Familiar with the phrase? It’s a rather insensitive shorthand way of suggesting that someone enhance his commercial opportunities by acquiring new skills. That can be sincere advice; Walter Brooke encouraging a young Dustin Hoffman to pursue a future in “plastics.” It can be a practical career choice, as demonstrated by a handful of out-of-work Kentucky coal miners who successfully made the transition from working bituminous mines to agile coding techniques.
Most recently — as in last week — “learn to code” is a snarky rebuke to displaced print and internet journalists, and in particular to people recently let go by Buzzfeed, the Huffington Post, and the Gannett media giant. In part, the comment is intended to be karmic, alluding to an attitude that prevailed during President Obama’s tenure when his administration bragged of shutting down entire industries (coal mining, for example) and some in the media glibly suggested the displaced workers upgrade their skills and go get good jobs — in short, “learn to code.”
I code. I’m good at it. I’ve been doing it for a long time, far longer than the average Buzzfeed journalist has been alive, I suspect. I know a thing or two about writing software, and so I want to offer some advice to the young journalists recently of Buzzfeed and the Huffington Post who might be considering a foray into the verdant pastures of my industry.
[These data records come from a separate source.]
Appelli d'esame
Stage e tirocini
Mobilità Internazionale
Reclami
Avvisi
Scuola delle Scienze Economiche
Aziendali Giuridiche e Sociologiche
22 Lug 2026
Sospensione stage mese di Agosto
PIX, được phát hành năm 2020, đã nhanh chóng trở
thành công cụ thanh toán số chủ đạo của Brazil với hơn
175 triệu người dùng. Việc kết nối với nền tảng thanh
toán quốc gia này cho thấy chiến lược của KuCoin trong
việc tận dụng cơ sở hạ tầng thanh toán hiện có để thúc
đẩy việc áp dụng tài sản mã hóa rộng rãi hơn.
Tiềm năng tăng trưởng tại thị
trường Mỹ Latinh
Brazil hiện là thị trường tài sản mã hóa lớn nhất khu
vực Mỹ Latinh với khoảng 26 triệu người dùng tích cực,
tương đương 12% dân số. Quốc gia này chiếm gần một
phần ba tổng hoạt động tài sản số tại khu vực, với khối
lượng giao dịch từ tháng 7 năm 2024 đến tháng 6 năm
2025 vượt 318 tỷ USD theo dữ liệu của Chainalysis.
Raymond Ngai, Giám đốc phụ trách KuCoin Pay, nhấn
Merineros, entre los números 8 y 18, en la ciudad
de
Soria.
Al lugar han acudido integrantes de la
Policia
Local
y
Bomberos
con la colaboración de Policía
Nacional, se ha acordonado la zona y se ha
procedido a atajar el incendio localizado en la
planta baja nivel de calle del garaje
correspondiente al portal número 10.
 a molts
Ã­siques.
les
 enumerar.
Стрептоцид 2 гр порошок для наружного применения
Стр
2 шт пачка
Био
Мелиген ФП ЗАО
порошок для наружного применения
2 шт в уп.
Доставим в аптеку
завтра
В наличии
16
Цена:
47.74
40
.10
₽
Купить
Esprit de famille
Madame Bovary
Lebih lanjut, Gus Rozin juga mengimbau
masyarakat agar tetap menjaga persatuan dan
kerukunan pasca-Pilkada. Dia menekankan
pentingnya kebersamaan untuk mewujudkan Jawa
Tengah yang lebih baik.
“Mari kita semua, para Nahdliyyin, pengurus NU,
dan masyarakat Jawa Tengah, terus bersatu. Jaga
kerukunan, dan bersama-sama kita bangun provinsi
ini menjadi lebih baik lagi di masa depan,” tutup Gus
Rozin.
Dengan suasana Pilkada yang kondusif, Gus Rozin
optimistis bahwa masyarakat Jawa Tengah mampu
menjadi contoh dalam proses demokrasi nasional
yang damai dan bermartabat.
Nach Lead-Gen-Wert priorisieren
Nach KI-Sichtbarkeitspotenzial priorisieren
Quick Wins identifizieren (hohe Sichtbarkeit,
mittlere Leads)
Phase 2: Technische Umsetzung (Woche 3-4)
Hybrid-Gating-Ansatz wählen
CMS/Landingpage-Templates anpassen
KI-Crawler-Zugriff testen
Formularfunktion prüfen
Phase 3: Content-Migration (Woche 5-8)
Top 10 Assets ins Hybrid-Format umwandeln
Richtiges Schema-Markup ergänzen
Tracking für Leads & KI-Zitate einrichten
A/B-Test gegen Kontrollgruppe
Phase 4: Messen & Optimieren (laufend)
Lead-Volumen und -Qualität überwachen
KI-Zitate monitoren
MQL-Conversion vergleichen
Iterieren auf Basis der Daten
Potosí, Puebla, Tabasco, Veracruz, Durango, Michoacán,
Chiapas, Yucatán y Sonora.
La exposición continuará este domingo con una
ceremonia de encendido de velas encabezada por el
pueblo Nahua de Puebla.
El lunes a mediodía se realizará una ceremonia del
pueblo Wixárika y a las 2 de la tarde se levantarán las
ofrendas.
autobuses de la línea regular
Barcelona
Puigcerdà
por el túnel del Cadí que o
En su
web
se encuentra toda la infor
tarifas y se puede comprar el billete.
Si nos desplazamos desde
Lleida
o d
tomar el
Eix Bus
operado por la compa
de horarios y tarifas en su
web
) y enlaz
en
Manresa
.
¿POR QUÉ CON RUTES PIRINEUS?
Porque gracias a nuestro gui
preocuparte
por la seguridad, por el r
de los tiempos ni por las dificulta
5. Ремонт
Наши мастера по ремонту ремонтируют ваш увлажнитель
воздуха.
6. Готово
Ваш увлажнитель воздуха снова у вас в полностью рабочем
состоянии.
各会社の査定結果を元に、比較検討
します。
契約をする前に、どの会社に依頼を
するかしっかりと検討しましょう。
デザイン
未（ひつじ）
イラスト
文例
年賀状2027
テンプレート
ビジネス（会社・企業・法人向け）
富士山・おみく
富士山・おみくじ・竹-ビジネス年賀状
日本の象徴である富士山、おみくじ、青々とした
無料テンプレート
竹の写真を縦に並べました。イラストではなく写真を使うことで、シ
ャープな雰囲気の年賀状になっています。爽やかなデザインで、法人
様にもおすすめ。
Software isn’t what you’re used to. Software is the real world.
We all have a pretty good idea, or, at least, a strong suspicion, about what goes on in the modern newsroom. We understand that most everyone thinks pretty much the same way, supports pretty much the same causes, tilts the news in pretty much the same direction. (That’s to the left, in case anyone isn’t clear on that.)
We know that standards are pretty low, particularly at Buzzfeed but pretty much everywhere else as well. (See Covington for a glaring recent instance, but examples abound.) We know that there’s a tendency to pick the news that fits the preferred narrative, and to studiously ignore inconvenient truths. Some of it — most of it, probably — is innocent, the simple consequence of living inside a bubble and breathing the same righteous atmosphere as everyone around you. It’s understandable and even forgivable. But it isn’t real.
Software is real. Computers are remarkably unforgiving things, completely disinterested in your view of the world, your sense of what should be. Computers don’t care about your groupthink, your consensus, your so-called settled science. They simply do as they’re told — exactly as they’re told. They do it quickly, reliably, relentlessly, inflexibly, and mercilessly.
You can’t sweep software details under the carpet. You can’t ignore exceptions that don’t conform to your hopes and beliefs. You can’t make computational reality real by wishing it so, by telling others it’s so, and by agreeing with all of your peers that it’s so.
By all means, learn to code. It’s a wonderful business, a rewarding and often lucrative activity, and a lot of fun. But it’s going to require something new from you: a commitment to reality, to comprehensive analysis, to an open-minded consideration of the various sides and aspects of a problem. Approach it that way and you may be successful.
But business as usual? No, you’re going to have to up your game if you want to succeed in the real world.